▶ EXERCISE OBJECTIVE: Return the data below unchanged, without images.

▶ Itemized modification records:
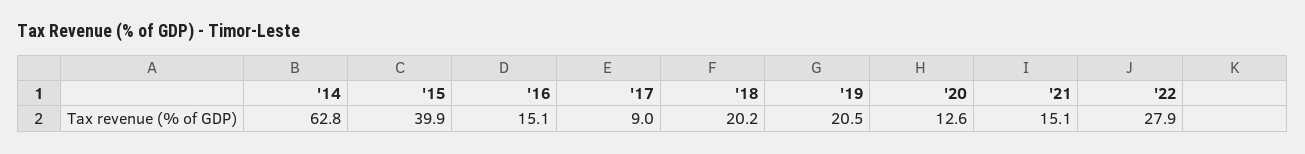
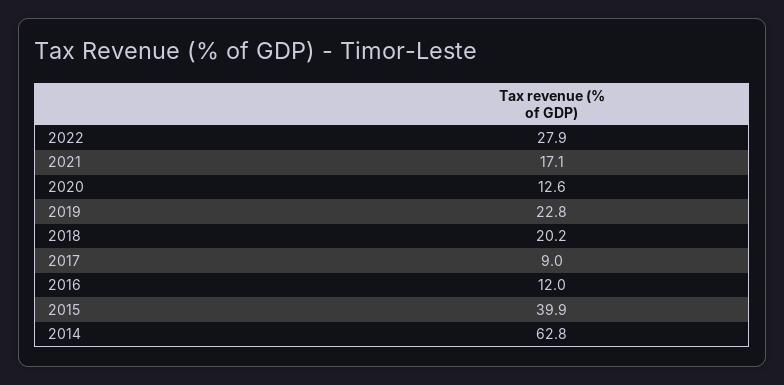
  {
    "'14": 62.8,
    "'15": 39.9,
-   "'16": 15.1,
+   "'16": 12,
    "'17": 9,
    "'18": 20.2,
-   "'19": 20.5,
+   "'19": 22.8,
    "'20": 12.6,
-   "'21": 15.1,
+   "'21": 17.1,
    "'22": 27.9
  }

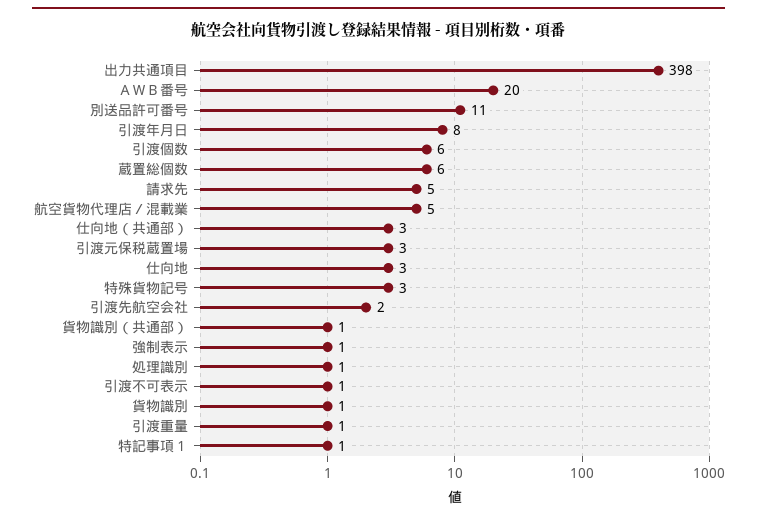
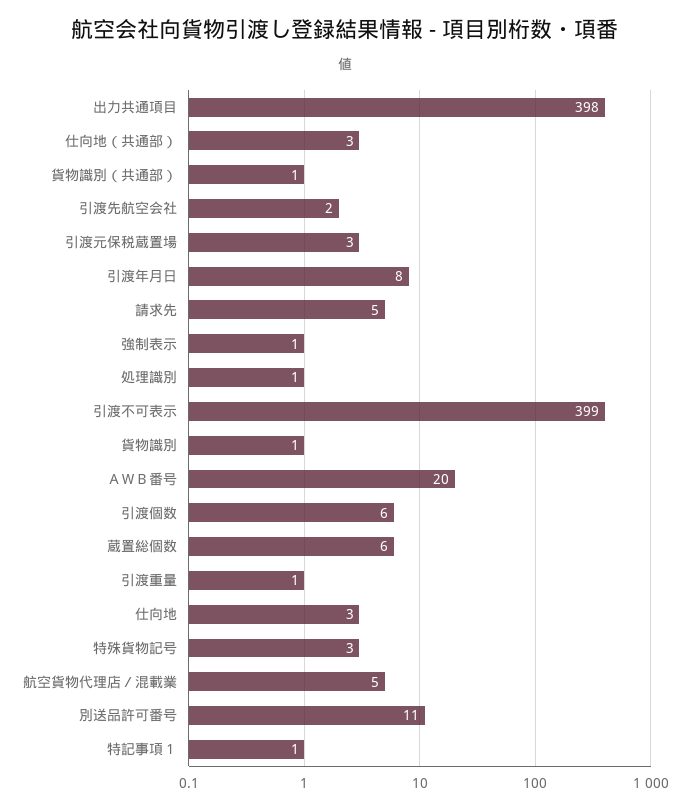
  {
    "出力共通項目": 398,
    "ＡＷＢ番号": 20,
    "別送品許可番号": 11,
    "引渡年月日": 8,
    "引渡個数": 6,
    "蔵置総個数": 6,
    "請求先": 5,
    "航空貨物代理店／混載業": 5,
    "仕向地（共通部）": 3,
    "引渡元保税蔵置場": 3,
    "仕向地": 3,
    "特殊貨物記号": 3,
    "引渡先航空会社": 2,
    "貨物識別（共通部）": 1,
    "強制表示": 1,
    "処理識別": 1,
-   "引渡不可表示": 1,
+   "引渡不可表示": 399,
    "貨物識別": 1,
    "引渡重量": 1,
    "特記事項１": 1
  }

▶ ANSWER BOX:
  {
    "'14": 62.8,
    "'15": 39.9,
-   "'16": 15.1,
+   "'16": 12,
    "'17": 9,
    "'18": 20.2,
-   "'19": 20.5,
+   "'19": 22.8,
    "'20": 12.6,
-   "'21": 15.1,
+   "'21": 17.1,
    "'22": 27.9
  }

  {
    "出力共通項目": 398,
    "ＡＷＢ番号": 20,
    "別送品許可番号": 11,
    "引渡年月日": 8,
    "引渡個数": 6,
    "蔵置総個数": 6,
    "請求先": 5,
    "航空貨物代理店／混載業": 5,
    "仕向地（共通部）": 3,
    "引渡元保税蔵置場": 3,
    "仕向地": 3,
    "特殊貨物記号": 3,
    "引渡先航空会社": 2,
    "貨物識別（共通部）": 1,
    "強制表示": 1,
    "処理識別": 1,
-   "引渡不可表示": 1,
+   "引渡不可表示": 399,
    "貨物識別": 1,
    "引渡重量": 1,
    "特記事項１": 1
  }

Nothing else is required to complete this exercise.